▸ GIVEN DATA:
########

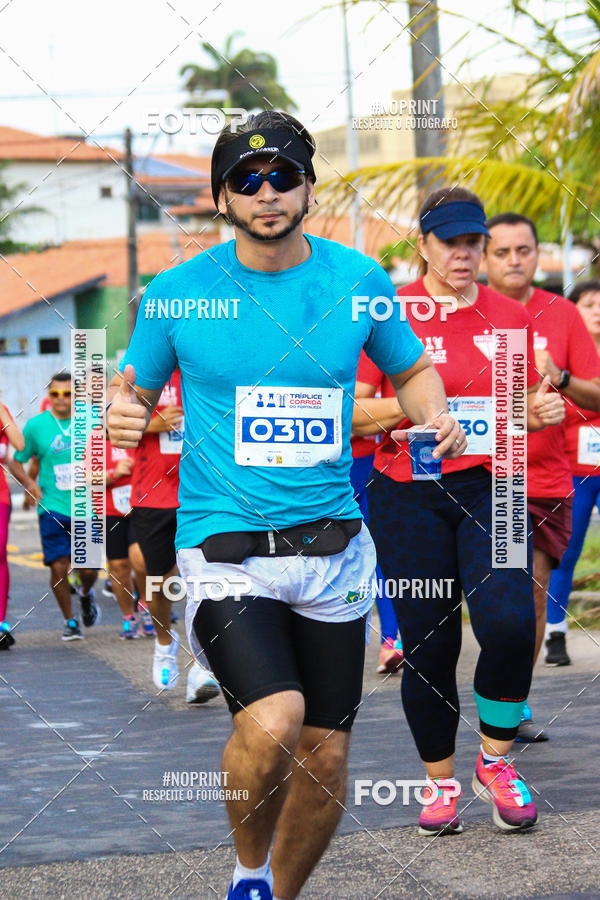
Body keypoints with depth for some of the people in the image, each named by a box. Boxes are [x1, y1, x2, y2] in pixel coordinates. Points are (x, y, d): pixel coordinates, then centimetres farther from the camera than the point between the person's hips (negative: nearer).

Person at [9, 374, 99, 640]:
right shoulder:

########

▸ WHAT TO WORK ON: Lay out every line above as a Markdown table with two columns, Row and Line. Number the rows, and omit blank lines and the picture.

▸ SOLVED PROBLEM:
| Row | Line |
|---|---|
| 1 | Body keypoints with depth for some of the people in the image, each named by a box. Boxes are [x1, y1, x2, y2] in pixel coordinates. Points are (x, y, d): pixel coordinates, then centimetres farther from the camera than the point between the person's hips (negative: nearer). |
| 2 | Person at [9, 374, 99, 640]: |
| 3 | right shoulder: |